A language with a somewhat latinate case system, say nominative, genitive, accusative, dative, ablative.
This language descends from a clearly ergative stage, where the ergative case, as in many ergative languages, was identical to the genitive. The indefinite and the intransitive subject are both in the nominative. However, definite third person transitive subjects still are marked by the genitive, except for the pronouns.
The genitive/nominative distinction has carried over to the third person pronouns, but in the pronominal system, a genitive subject is obviative and a nominative one proximative. Genitive 1st and 2nd person subjects tend to mark seriousness.
The accusative is used to mark the object of verbs deemed not beneficial to the first or the second person, sometimes even a third person of personal relevance to either; the pragmatics and sociolinguistics of when the first or second person is relevant are slightly complicated. Beneficial or neutral objects tend to be marked with the dative.

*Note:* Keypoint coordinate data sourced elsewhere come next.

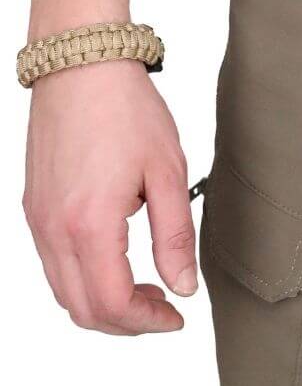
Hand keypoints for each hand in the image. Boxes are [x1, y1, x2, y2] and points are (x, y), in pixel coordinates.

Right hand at [23, 58, 196, 333]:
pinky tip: (116, 258)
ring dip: (103, 303)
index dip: (148, 321)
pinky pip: (53, 264)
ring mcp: (39, 220)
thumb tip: (183, 286)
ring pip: (64, 291)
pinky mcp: (34, 207)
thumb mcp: (168, 172)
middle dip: (126, 321)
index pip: (113, 303)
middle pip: (83, 310)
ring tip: (144, 285)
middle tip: (163, 306)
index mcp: (90, 224)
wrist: (81, 64)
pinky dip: (83, 278)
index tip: (176, 315)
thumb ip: (175, 236)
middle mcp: (55, 230)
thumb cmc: (125, 108)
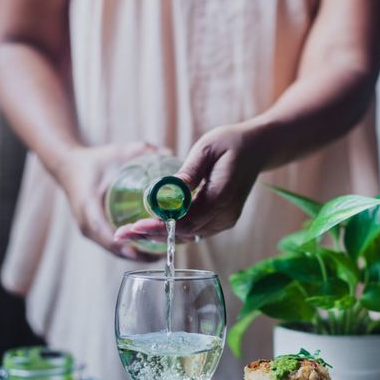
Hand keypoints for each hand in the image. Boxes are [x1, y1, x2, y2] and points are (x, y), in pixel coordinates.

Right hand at [59, 141, 164, 259]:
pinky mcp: (94, 231)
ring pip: (116, 250)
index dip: (125, 244)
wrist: (69, 166)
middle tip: (165, 253)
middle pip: (115, 248)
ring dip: (138, 255)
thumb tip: (169, 153)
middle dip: (140, 254)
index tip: (144, 249)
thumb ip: (141, 151)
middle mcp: (87, 223)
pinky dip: (131, 250)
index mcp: (88, 206)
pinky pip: (114, 246)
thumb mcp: (116, 153)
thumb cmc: (93, 160)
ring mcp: (90, 230)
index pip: (106, 232)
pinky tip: (151, 250)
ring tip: (163, 254)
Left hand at [113, 123, 267, 242]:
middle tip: (122, 234)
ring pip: (188, 235)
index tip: (135, 225)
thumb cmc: (231, 143)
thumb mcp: (207, 148)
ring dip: (159, 236)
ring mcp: (225, 221)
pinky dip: (172, 232)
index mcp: (222, 197)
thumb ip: (188, 171)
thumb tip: (167, 191)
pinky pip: (193, 231)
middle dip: (151, 234)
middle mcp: (225, 216)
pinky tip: (151, 229)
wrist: (258, 148)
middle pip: (184, 233)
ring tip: (130, 234)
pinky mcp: (222, 221)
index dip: (159, 225)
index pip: (186, 220)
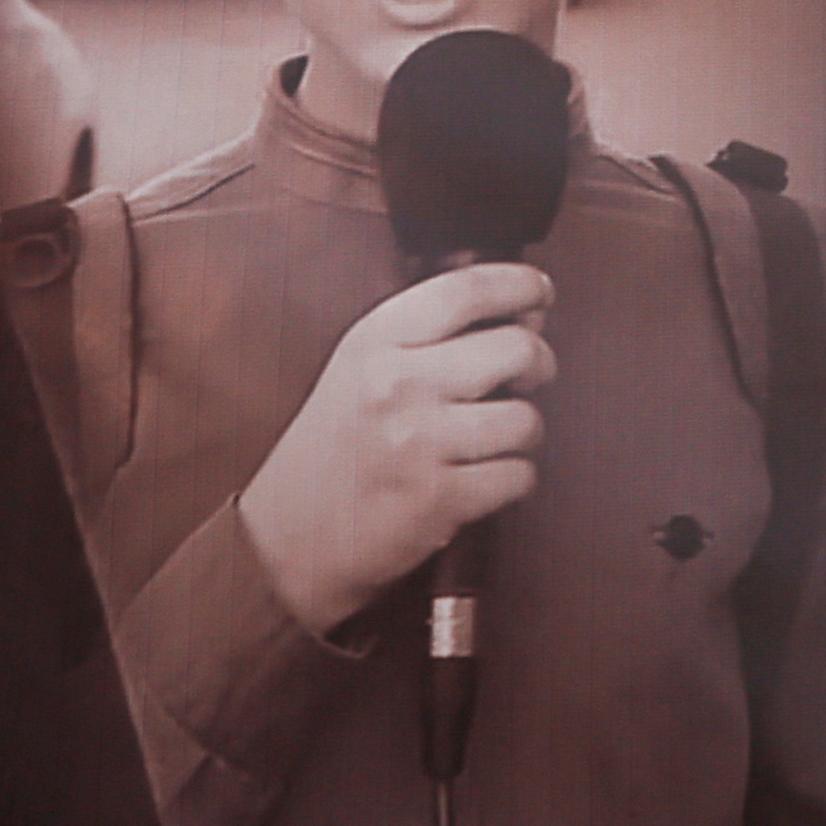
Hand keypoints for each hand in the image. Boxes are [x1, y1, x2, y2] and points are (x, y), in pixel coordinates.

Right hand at [230, 260, 554, 636]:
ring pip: (526, 419)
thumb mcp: (357, 372)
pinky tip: (487, 478)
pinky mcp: (438, 500)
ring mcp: (419, 444)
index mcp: (374, 343)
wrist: (285, 541)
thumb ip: (427, 338)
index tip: (539, 292)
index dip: (518, 284)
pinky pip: (519, 475)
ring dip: (524, 432)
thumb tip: (524, 317)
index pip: (466, 289)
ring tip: (496, 438)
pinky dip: (515, 479)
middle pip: (515, 349)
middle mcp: (397, 385)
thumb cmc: (331, 453)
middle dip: (538, 362)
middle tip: (529, 376)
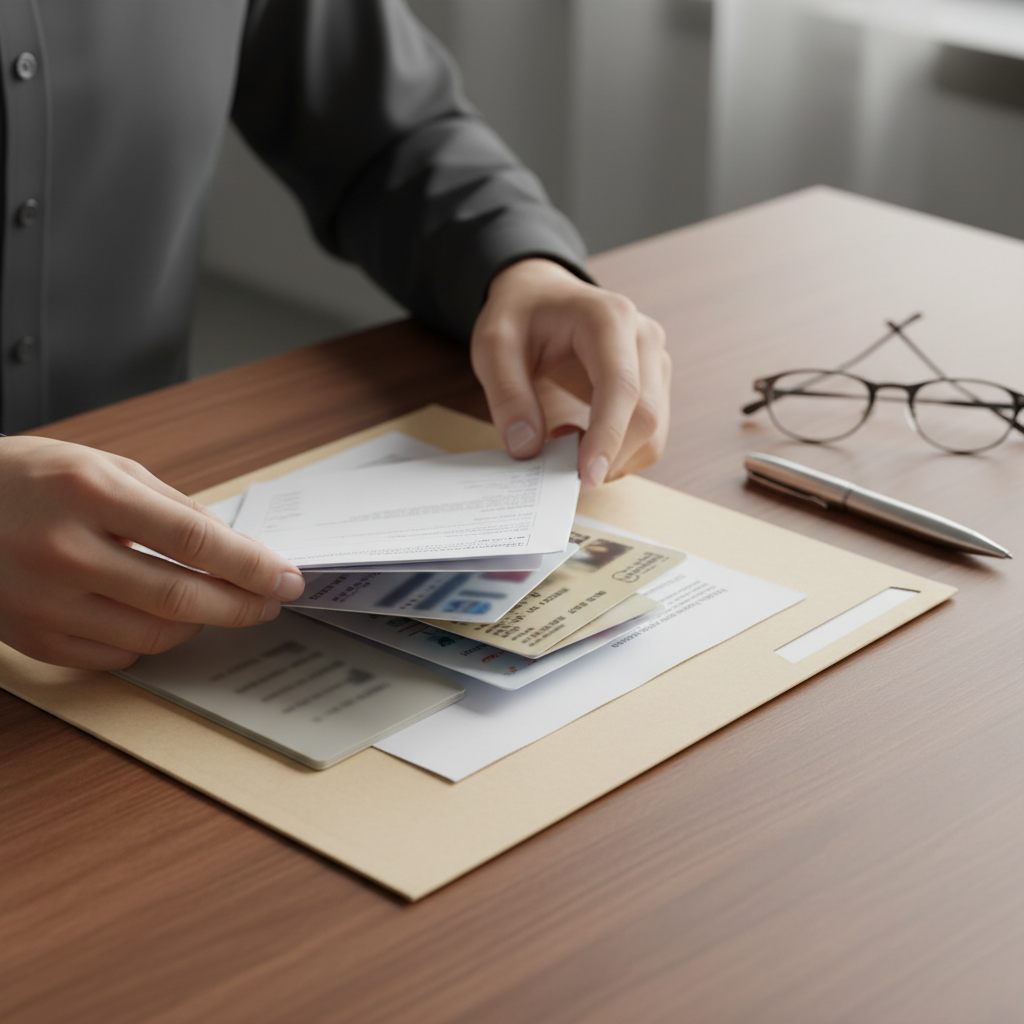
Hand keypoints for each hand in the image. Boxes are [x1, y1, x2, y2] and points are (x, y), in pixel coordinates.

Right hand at [0, 436, 305, 669]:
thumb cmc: (28, 478)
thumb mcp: (105, 467)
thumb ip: (172, 507)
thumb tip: (232, 548)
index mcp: (90, 494)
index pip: (196, 542)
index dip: (253, 565)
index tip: (287, 578)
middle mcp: (65, 551)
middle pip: (180, 598)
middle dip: (241, 605)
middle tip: (271, 602)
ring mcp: (44, 602)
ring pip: (153, 637)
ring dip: (200, 625)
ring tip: (219, 605)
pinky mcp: (32, 639)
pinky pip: (115, 657)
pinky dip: (151, 643)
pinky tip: (160, 620)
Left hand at [470, 258, 670, 486]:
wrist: (539, 295)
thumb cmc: (520, 315)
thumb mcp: (493, 347)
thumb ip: (508, 396)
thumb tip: (528, 448)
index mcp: (609, 319)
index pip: (622, 387)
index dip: (607, 438)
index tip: (585, 476)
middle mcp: (644, 338)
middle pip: (646, 416)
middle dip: (607, 457)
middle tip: (557, 466)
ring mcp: (654, 362)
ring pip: (653, 433)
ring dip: (611, 457)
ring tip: (562, 437)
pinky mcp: (654, 384)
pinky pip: (647, 435)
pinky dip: (616, 452)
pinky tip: (580, 434)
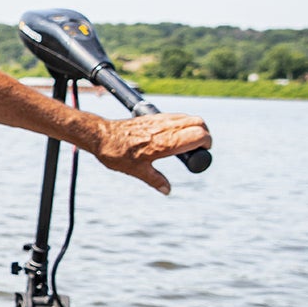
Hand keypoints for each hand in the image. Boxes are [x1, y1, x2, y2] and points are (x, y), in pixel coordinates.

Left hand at [93, 113, 212, 194]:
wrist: (100, 135)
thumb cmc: (117, 153)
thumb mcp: (137, 171)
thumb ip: (155, 180)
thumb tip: (167, 190)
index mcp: (166, 142)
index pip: (199, 135)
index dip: (207, 143)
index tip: (204, 152)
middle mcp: (165, 127)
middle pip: (199, 122)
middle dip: (205, 133)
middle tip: (200, 147)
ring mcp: (159, 119)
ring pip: (189, 117)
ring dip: (195, 126)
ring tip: (190, 142)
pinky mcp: (153, 116)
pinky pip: (176, 116)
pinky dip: (184, 122)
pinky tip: (176, 134)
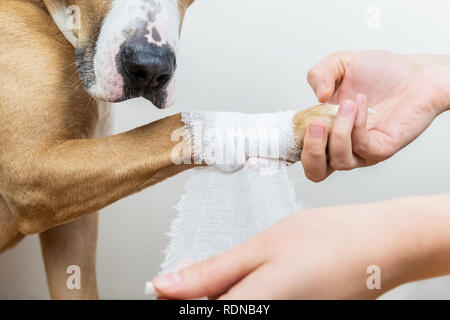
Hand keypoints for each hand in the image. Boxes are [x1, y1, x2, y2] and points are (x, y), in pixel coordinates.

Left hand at [150, 194, 449, 299]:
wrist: (380, 246)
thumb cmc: (327, 240)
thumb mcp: (260, 249)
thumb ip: (210, 274)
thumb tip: (165, 287)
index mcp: (253, 308)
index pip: (195, 314)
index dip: (174, 300)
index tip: (163, 286)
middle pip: (217, 313)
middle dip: (197, 295)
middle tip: (189, 274)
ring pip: (235, 310)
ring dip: (220, 294)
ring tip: (222, 272)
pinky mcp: (295, 316)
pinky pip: (255, 309)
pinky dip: (242, 296)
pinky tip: (249, 278)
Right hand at [302, 51, 449, 181]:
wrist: (417, 74)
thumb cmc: (382, 73)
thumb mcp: (341, 64)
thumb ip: (319, 74)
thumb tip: (317, 96)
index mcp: (326, 130)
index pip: (301, 152)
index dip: (293, 145)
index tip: (295, 124)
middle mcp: (341, 145)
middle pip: (315, 172)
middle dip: (310, 151)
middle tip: (315, 125)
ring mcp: (361, 151)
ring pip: (339, 161)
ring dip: (338, 131)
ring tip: (346, 104)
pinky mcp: (381, 149)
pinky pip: (361, 147)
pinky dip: (357, 125)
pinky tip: (360, 104)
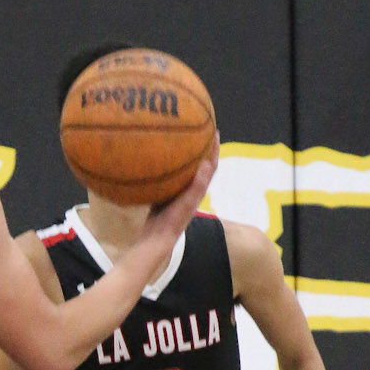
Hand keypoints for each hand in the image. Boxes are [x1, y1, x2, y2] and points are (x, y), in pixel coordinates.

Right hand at [143, 130, 221, 245]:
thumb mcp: (186, 203)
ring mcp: (177, 193)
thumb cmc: (172, 222)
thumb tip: (207, 162)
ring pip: (184, 169)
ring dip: (185, 155)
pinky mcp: (165, 195)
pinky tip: (157, 157)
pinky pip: (168, 175)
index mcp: (198, 191)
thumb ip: (197, 185)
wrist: (155, 239)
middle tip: (198, 130)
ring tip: (179, 139)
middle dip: (201, 148)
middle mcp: (190, 190)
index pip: (211, 166)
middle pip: (199, 164)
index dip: (214, 149)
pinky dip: (167, 164)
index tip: (214, 131)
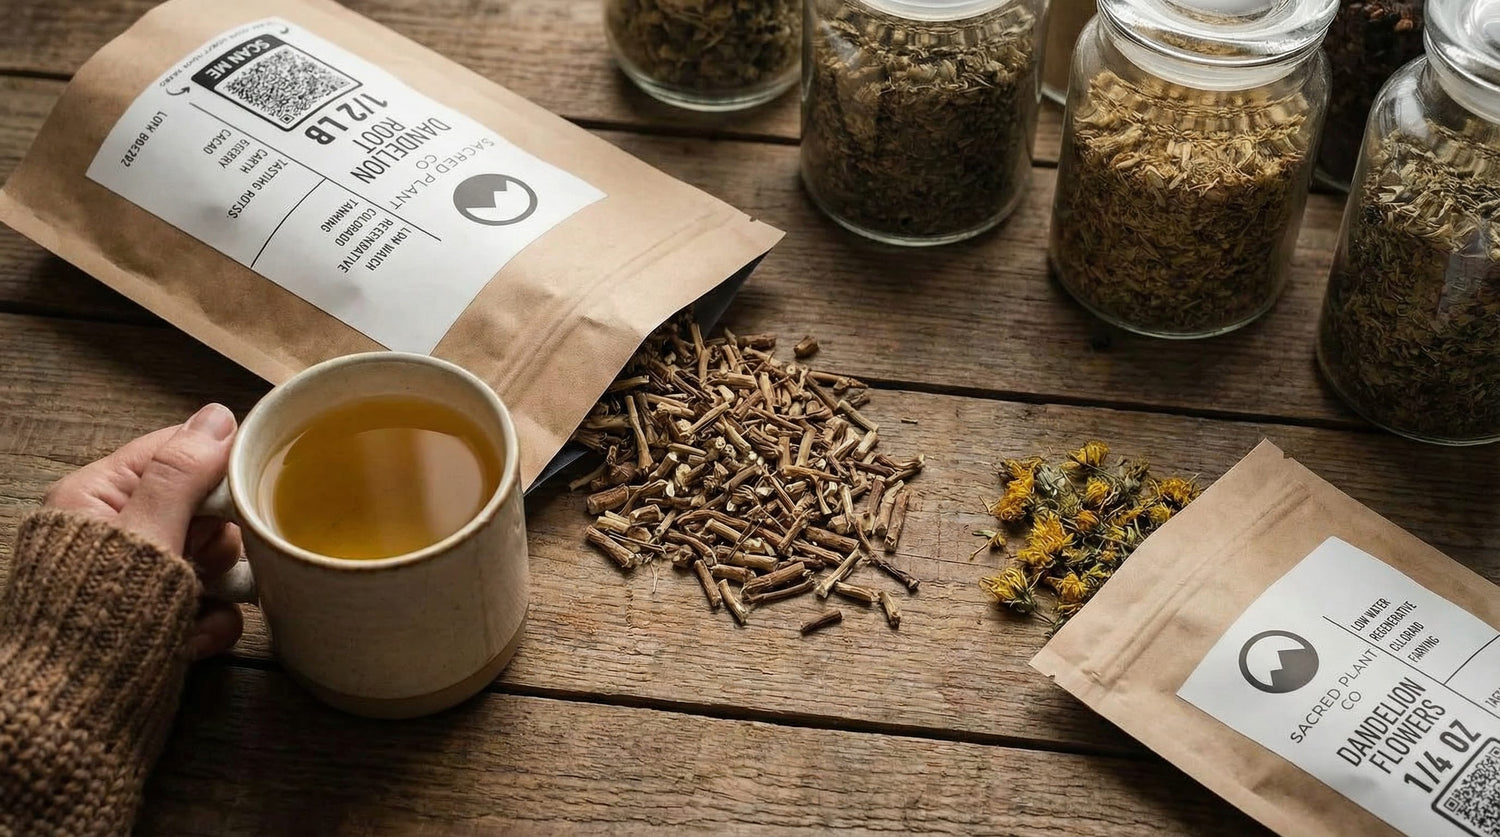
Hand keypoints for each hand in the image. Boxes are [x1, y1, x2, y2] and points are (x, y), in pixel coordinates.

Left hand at [43, 403, 244, 659]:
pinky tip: (190, 643)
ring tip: (192, 611)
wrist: (71, 721)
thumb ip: (182, 475)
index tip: (248, 486)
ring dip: (216, 587)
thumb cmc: (97, 621)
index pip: (173, 450)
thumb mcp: (144, 536)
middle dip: (216, 541)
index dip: (216, 465)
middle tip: (202, 563)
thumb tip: (219, 414)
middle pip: (202, 508)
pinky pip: (210, 606)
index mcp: (98, 497)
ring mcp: (140, 580)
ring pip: (213, 560)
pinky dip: (209, 624)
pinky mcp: (160, 620)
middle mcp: (120, 533)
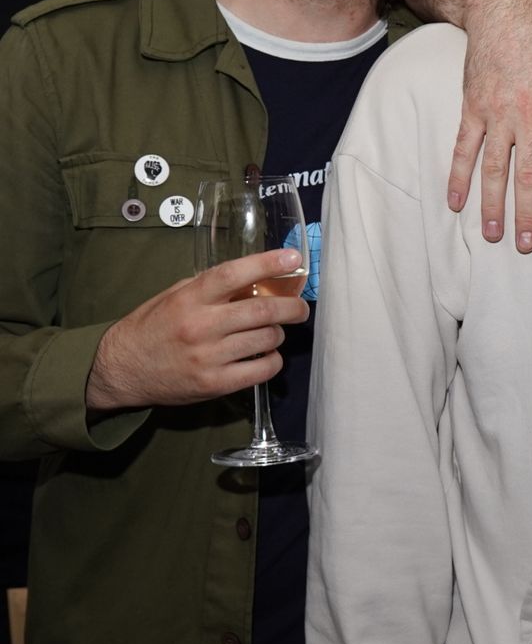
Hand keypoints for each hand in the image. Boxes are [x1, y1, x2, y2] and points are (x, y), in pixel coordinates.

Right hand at [86, 248, 308, 411]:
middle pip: (262, 311)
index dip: (267, 264)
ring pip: (266, 339)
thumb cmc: (151, 327)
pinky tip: (266, 355)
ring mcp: (208, 357)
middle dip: (292, 307)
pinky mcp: (214, 384)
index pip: (233, 274)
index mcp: (189, 299)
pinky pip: (262, 370)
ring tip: (273, 331)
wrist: (119, 370)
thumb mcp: (173, 296)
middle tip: (300, 307)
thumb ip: (210, 286)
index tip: (293, 259)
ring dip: (279, 333)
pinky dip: (273, 360)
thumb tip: (255, 277)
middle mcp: (200, 326)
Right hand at [446, 0, 531, 251]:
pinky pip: (463, 147)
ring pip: (493, 168)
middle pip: (528, 176)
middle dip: (528, 214)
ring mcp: (495, 114)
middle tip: (527, 246)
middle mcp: (526, 117)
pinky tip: (456, 202)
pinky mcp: (472, 108)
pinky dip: (458, 176)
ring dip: (493, 204)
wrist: (504, 9)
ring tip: (493, 235)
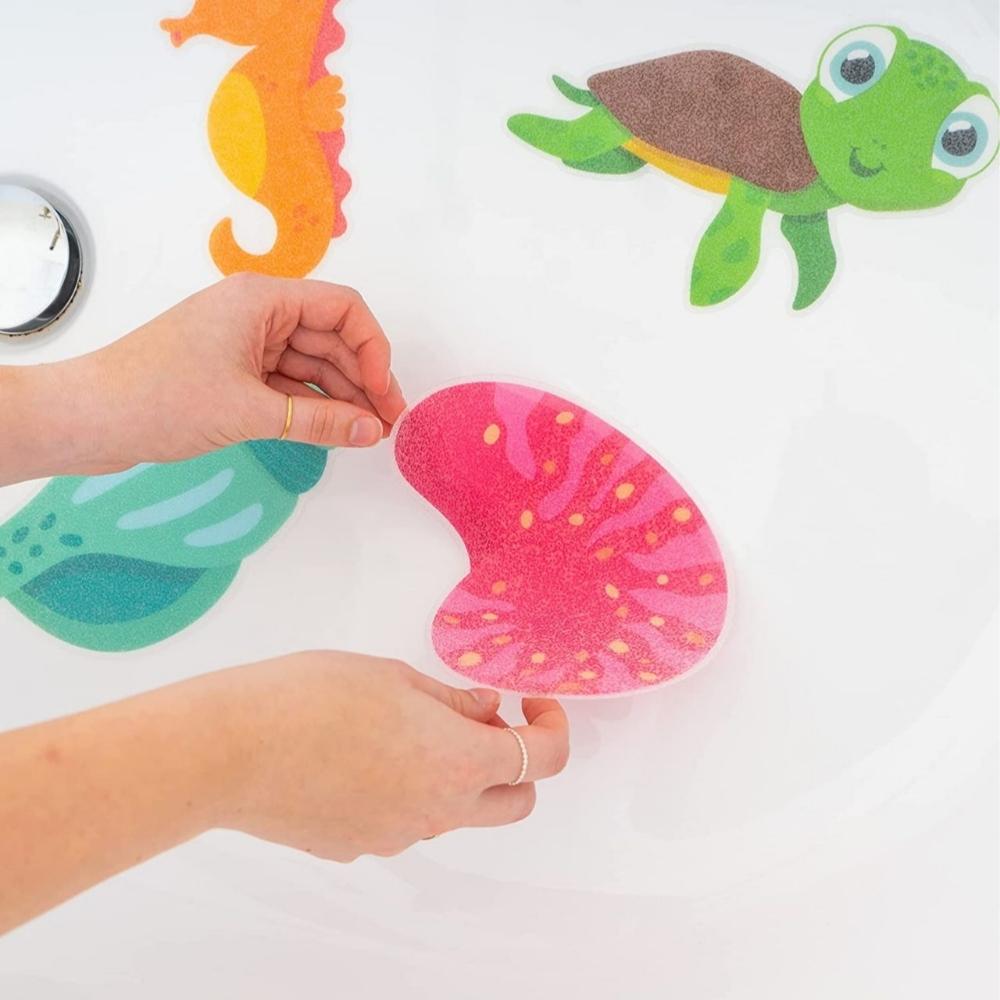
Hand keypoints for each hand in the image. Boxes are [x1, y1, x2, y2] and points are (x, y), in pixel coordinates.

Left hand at [0, 274, 407, 483]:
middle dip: (363, 380)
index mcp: (262, 298)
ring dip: (340, 396)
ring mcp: (245, 343)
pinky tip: (334, 429)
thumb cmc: (162, 398)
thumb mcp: (251, 411)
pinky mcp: (233, 372)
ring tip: (367, 434)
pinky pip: (288, 383)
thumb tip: (372, 432)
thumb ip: (320, 420)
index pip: (343, 309)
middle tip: (386, 426)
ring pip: (311, 364)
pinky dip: (311, 404)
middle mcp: (258, 313)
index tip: (383, 396)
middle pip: (331, 338)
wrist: (91, 418)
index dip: (373, 350)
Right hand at [216, 652, 569, 857]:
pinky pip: (402, 820)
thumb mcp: (395, 678)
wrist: (231, 749)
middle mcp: (439, 813)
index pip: (544, 759)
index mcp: (460, 763)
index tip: (534, 703)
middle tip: (486, 720)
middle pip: (515, 802)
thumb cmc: (313, 697)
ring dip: (456, 775)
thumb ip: (452, 701)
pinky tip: (360, 755)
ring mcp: (397, 837)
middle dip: (518, 763)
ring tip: (406, 727)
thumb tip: (488, 710)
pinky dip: (405, 790)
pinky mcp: (357, 848)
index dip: (553, 727)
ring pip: (454, 811)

The verb has the following set of forms: [singular, plural] x [1st, 2nd, 3rd] + [3rd II], where II just serves to disambiguate it from the explicitly 3rd person singular one; 3rd person II is used both with singular and plural indefinite subjects, some definite subjects under some circumstances, as well as with subjectless verbs. It has a smaller set of TAM-distinctions than the other persons, and cannot combine with auxiliaries to the same extent either.